Rendered images with source text:
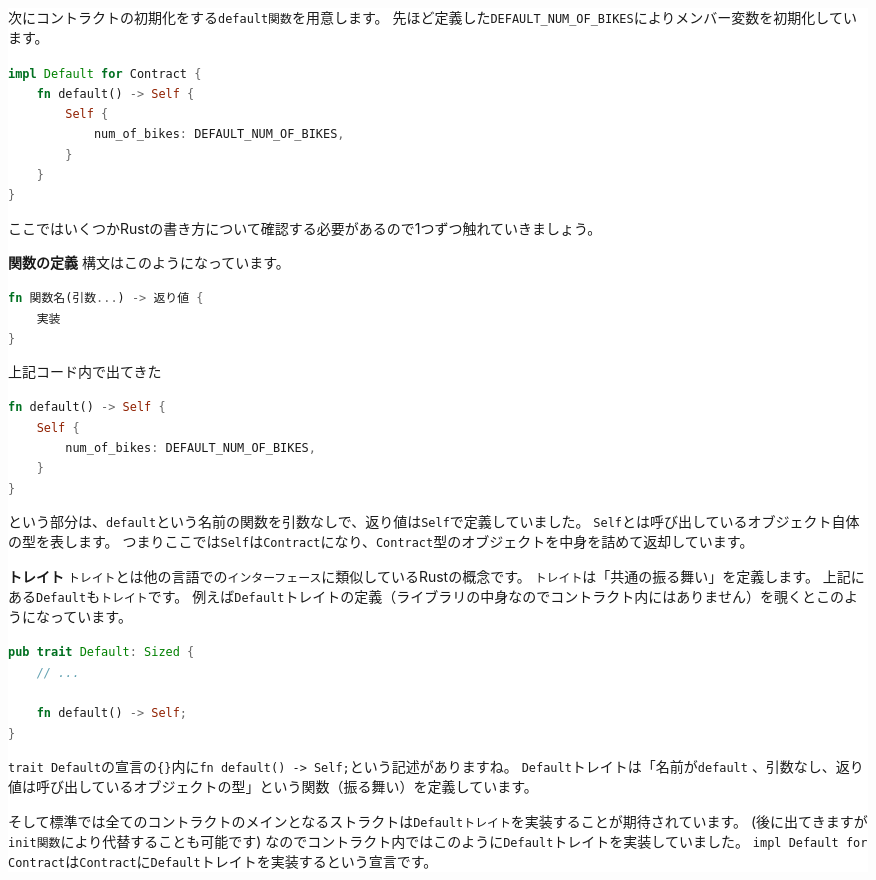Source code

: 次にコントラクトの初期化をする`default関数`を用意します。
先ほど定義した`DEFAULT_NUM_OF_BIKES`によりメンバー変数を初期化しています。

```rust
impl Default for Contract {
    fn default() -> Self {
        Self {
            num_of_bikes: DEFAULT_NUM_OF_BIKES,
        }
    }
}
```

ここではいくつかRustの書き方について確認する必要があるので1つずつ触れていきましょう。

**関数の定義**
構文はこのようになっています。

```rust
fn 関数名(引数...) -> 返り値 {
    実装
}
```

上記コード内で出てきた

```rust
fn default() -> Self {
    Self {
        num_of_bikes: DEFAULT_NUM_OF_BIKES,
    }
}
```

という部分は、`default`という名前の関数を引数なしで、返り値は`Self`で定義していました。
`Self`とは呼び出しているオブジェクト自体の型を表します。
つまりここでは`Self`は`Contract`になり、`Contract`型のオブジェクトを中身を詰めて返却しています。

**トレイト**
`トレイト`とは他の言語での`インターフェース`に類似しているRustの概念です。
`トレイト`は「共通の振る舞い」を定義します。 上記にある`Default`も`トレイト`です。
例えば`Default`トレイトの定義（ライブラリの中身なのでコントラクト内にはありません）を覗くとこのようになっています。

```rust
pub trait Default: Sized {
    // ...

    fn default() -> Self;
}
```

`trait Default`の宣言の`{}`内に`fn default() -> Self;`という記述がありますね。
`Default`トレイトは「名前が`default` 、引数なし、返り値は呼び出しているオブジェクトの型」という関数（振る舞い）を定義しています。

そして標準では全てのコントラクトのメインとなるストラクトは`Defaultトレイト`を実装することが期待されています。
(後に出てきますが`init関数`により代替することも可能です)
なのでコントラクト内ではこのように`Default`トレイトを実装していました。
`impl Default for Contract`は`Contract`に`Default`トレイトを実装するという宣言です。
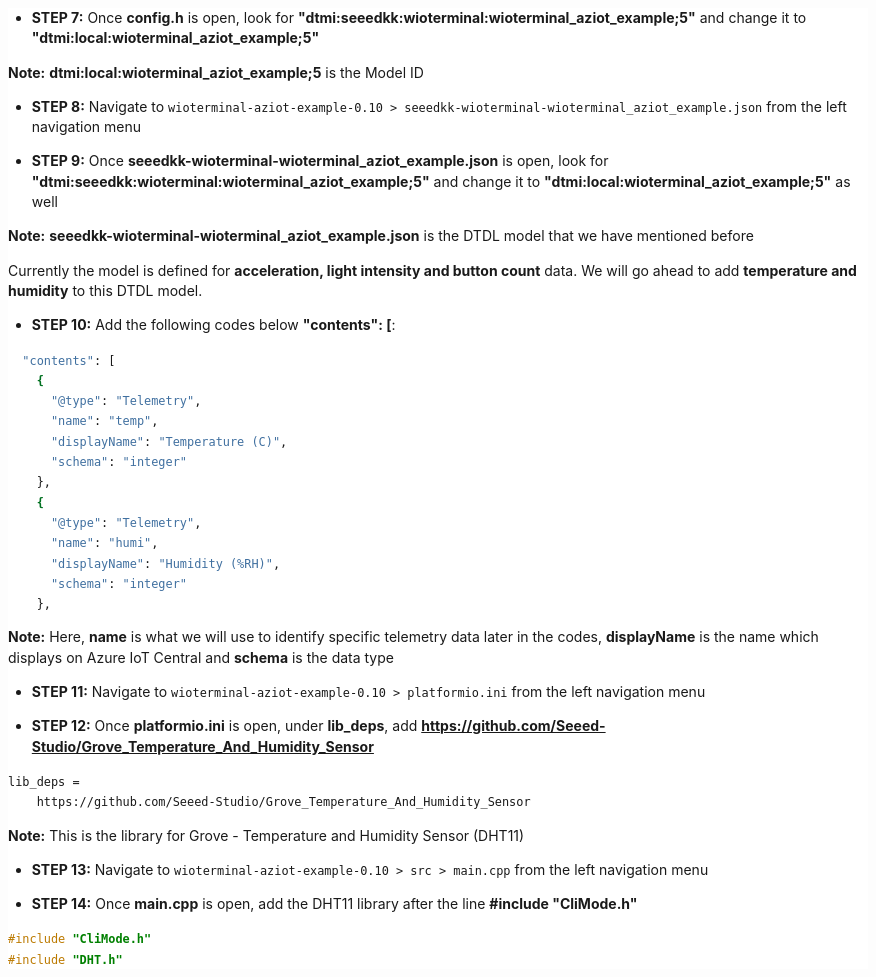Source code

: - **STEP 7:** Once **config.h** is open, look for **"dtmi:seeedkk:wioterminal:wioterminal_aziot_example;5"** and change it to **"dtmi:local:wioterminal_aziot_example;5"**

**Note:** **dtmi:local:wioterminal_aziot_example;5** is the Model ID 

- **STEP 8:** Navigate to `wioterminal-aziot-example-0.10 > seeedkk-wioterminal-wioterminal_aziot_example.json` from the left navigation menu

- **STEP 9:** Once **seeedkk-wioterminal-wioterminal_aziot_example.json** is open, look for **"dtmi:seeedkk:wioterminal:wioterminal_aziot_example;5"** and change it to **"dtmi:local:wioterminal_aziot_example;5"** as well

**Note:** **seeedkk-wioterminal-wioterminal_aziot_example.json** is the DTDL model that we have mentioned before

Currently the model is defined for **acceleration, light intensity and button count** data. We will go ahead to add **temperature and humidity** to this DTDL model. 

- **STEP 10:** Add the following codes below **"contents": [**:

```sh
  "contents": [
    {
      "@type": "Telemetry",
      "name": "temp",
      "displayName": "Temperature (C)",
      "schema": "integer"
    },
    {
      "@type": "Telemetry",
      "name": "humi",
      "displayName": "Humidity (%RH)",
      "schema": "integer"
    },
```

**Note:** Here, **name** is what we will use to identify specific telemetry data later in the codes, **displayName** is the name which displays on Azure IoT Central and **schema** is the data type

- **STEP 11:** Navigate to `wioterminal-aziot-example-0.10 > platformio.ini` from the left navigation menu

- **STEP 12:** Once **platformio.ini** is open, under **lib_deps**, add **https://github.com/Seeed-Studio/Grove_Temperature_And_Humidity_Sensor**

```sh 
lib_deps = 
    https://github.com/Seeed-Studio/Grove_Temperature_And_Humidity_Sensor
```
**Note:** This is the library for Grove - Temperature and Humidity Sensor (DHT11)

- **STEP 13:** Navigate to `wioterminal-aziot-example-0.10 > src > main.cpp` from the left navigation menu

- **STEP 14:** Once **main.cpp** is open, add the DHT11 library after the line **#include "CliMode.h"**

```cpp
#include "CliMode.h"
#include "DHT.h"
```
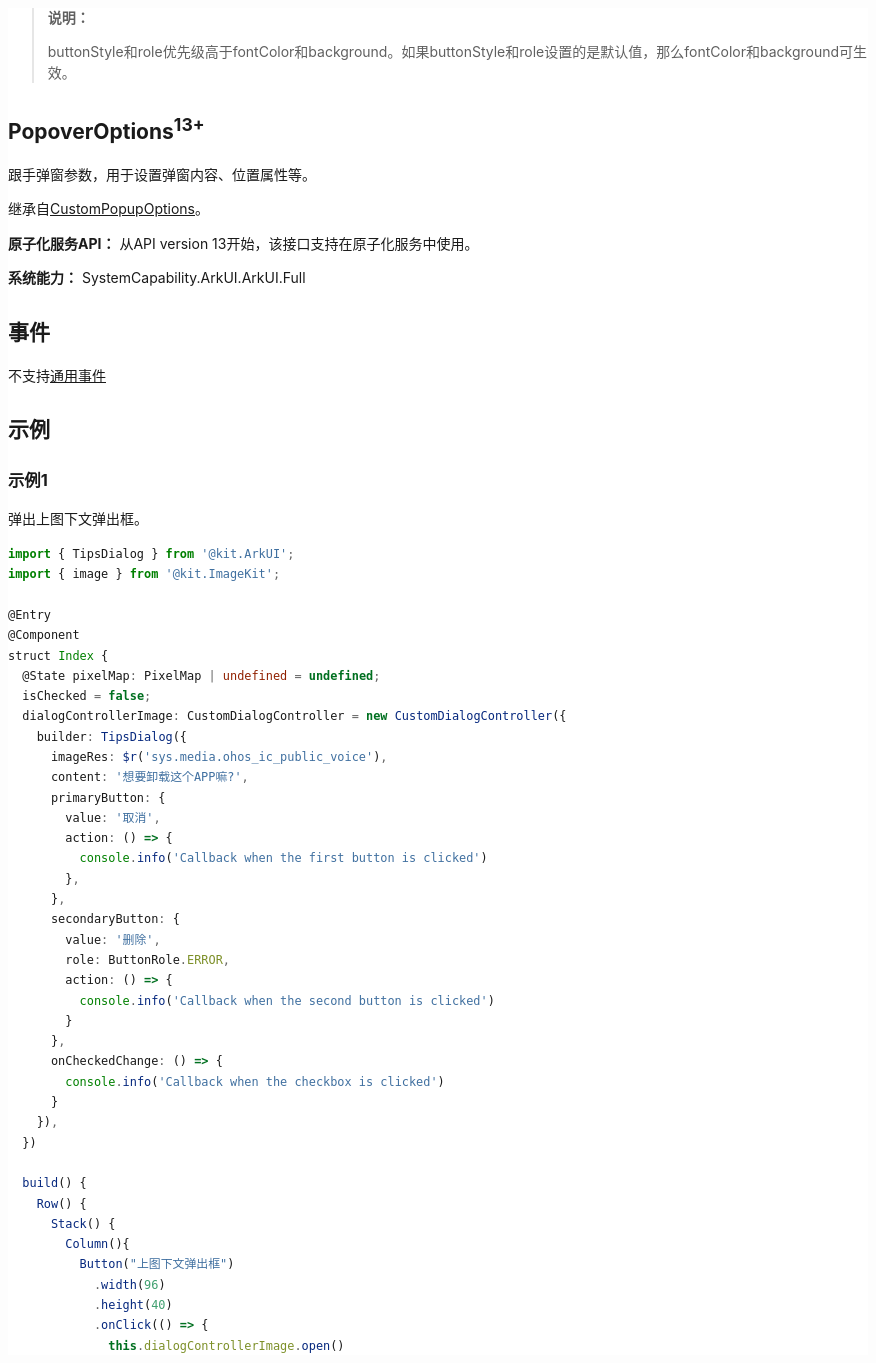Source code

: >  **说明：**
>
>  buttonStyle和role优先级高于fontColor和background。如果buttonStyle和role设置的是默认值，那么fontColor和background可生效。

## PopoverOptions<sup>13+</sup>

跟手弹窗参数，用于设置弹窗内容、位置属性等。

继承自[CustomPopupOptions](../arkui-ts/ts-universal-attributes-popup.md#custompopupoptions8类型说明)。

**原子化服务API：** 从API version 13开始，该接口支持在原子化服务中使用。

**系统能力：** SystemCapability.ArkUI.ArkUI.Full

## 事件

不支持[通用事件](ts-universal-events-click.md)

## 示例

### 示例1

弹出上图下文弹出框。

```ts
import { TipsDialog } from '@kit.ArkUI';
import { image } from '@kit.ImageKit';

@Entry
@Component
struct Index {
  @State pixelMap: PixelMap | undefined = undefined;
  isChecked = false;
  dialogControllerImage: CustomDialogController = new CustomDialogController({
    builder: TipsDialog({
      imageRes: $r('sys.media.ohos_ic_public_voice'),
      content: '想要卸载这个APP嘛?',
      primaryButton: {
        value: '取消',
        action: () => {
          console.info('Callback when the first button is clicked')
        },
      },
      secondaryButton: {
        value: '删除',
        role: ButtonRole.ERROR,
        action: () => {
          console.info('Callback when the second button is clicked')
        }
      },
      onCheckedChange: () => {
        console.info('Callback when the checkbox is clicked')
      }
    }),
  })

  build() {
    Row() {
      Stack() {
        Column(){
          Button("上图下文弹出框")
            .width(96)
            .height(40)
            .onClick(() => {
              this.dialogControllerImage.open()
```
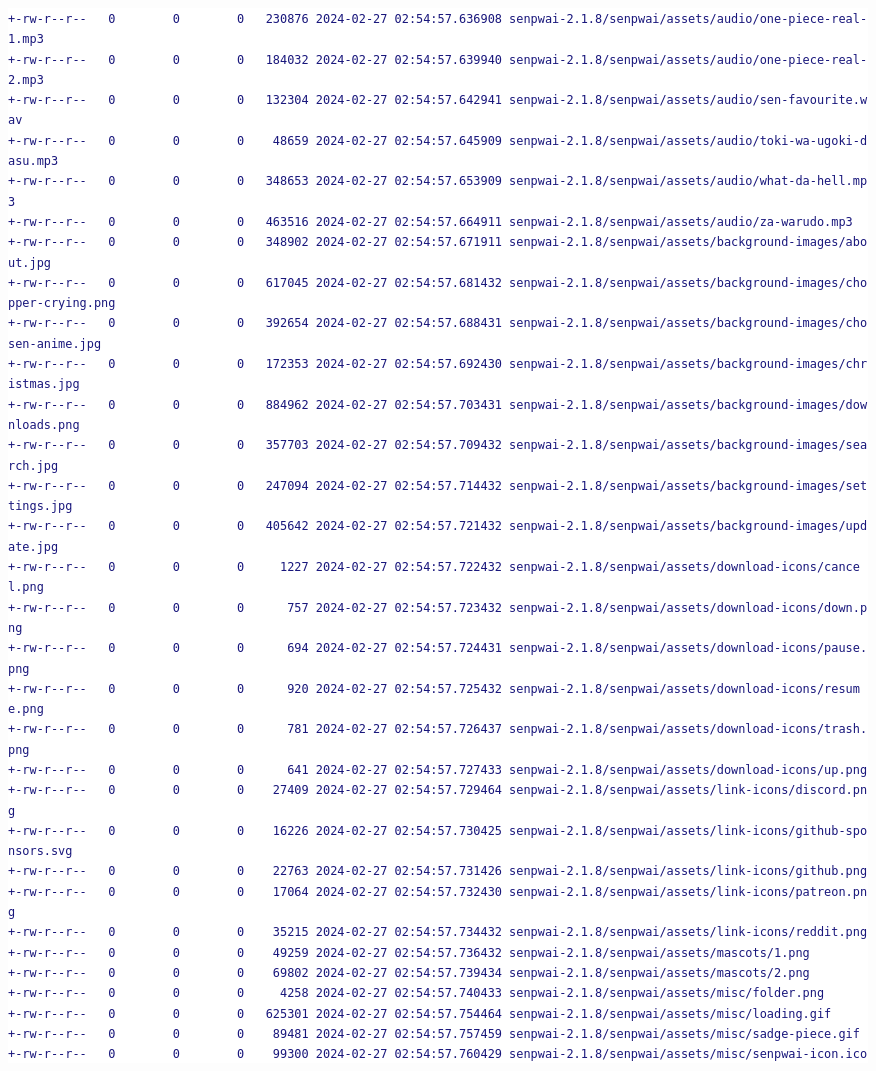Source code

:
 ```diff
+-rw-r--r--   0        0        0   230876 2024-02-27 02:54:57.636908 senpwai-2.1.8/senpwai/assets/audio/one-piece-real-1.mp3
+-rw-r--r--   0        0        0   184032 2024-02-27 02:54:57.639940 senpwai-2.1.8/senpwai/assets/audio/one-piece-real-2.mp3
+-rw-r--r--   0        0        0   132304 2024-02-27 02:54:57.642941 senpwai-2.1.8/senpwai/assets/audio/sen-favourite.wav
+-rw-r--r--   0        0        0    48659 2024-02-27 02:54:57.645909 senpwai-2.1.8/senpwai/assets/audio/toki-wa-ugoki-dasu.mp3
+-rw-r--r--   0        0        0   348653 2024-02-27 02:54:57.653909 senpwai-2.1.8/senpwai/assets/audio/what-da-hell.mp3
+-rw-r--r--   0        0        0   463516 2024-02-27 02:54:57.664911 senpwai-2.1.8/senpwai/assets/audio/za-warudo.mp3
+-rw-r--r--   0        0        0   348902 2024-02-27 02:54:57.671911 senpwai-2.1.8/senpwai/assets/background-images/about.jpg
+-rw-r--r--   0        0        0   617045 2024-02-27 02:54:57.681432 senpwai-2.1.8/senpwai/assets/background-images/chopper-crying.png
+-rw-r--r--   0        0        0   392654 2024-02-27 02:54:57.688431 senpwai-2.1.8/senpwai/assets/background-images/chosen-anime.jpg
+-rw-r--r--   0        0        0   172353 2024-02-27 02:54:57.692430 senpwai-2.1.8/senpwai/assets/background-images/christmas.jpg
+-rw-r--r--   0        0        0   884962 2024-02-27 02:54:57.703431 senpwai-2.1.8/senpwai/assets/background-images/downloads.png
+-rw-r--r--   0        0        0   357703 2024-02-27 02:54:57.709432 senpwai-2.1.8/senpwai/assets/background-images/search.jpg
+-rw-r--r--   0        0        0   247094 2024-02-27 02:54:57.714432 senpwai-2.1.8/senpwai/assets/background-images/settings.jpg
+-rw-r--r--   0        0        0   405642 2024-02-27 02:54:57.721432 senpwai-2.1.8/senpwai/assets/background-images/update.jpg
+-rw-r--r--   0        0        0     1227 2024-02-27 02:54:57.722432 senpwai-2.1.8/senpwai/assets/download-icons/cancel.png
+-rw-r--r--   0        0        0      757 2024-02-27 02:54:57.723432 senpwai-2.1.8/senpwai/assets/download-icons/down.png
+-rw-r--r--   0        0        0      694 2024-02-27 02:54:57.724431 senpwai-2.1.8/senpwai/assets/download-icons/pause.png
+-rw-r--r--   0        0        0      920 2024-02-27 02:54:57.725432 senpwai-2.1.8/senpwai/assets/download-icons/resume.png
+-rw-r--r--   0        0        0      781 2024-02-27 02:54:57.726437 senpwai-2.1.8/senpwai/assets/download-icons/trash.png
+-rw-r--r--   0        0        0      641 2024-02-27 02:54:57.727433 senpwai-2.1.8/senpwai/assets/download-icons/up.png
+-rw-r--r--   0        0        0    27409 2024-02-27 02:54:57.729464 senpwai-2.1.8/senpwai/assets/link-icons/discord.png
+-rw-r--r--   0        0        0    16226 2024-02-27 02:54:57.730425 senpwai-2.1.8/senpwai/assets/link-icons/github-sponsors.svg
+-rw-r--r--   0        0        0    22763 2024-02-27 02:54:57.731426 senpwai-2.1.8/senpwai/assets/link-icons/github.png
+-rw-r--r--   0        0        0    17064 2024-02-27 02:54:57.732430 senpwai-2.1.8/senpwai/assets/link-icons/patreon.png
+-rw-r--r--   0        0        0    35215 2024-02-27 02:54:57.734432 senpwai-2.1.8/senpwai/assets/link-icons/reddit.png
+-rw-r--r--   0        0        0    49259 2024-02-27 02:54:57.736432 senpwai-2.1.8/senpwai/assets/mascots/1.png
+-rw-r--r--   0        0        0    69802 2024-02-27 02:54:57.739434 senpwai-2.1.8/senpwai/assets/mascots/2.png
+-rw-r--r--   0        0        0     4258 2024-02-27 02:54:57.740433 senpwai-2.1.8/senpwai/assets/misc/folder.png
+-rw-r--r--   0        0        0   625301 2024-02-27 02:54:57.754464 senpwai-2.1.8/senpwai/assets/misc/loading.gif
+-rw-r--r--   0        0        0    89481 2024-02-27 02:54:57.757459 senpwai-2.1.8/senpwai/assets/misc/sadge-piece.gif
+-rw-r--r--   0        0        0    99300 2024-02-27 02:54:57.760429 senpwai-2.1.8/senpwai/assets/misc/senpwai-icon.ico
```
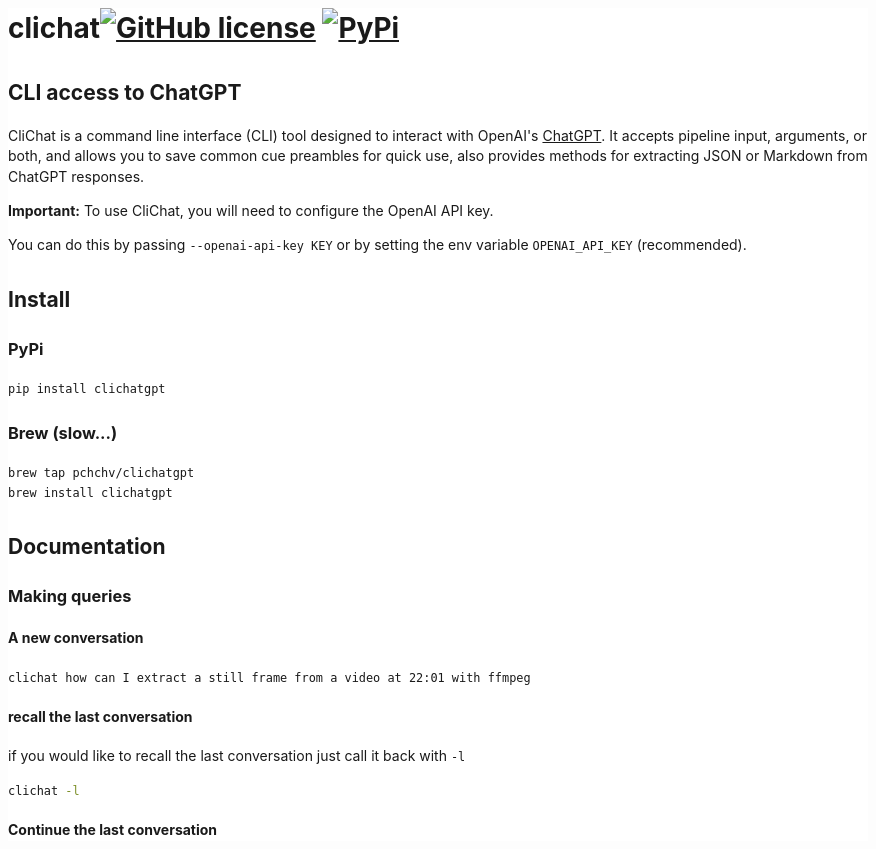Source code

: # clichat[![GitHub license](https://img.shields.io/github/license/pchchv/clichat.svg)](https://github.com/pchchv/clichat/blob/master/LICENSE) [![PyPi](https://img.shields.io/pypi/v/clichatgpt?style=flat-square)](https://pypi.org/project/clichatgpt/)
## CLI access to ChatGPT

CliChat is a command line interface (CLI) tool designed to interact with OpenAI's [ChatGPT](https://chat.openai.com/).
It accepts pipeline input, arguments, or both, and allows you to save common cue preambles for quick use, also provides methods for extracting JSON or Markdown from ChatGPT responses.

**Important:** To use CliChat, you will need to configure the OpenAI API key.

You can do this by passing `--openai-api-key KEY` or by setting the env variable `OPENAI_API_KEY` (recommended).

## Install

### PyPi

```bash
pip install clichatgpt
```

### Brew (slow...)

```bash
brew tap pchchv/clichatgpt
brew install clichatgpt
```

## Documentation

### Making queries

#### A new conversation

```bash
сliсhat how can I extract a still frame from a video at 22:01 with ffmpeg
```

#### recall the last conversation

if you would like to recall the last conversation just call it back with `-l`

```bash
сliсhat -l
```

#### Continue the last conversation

◆ DESCRIPTION OF THE TASK ◆
Copy every line of the records above that contains "icons".

◆ REPLY ◆
+-rw-r--r--   0        0        0     1227 2024-02-27 02:54:57.722432 senpwai-2.1.8/senpwai/assets/download-icons/cancel.png
+-rw-r--r--   0        0        0      757 2024-02-27 02:54:57.723432 senpwai-2.1.8/senpwai/assets/download-icons/down.png
+-rw-r--r--   0        0        0      694 2024-02-27 02:54:57.724431 senpwai-2.1.8/senpwai/assets/download-icons/pause.png
+-rw-r--r--   0        0        0      920 2024-02-27 02:54:57.725432 senpwai-2.1.8/senpwai/assets/download-icons/resume.png
+-rw-r--r--   0        0        0      781 2024-02-27 02:54:57.726437 senpwai-2.1.8/senpwai/assets/download-icons/trash.png
+-rw-r--r--   0        0        0      641 2024-02-27 02:54:57.727433 senpwai-2.1.8/senpwai/assets/download-icons/up.png
+-rw-r--r--   0        0        0    27409 2024-02-27 02:54:57.729464 senpwai-2.1.8/senpwai/assets/link-icons/discord.png
+-rw-r--r--   0        0        0    16226 2024-02-27 02:54:57.730425 senpwai-2.1.8/senpwai/assets/link-icons/github-sponsors.svg
+-rw-r--r--   0        0        0    22763 2024-02-27 02:54:57.731426 senpwai-2.1.8/senpwai/assets/link-icons/github.png
+-rw-r--r--   0        0        0    17064 2024-02-27 02:54:57.732430 senpwai-2.1.8/senpwai/assets/link-icons/patreon.png
+-rw-r--r--   0        0        0    35215 2024-02-27 02:54:57.734432 senpwai-2.1.8/senpwai/assets/link-icons/reddit.png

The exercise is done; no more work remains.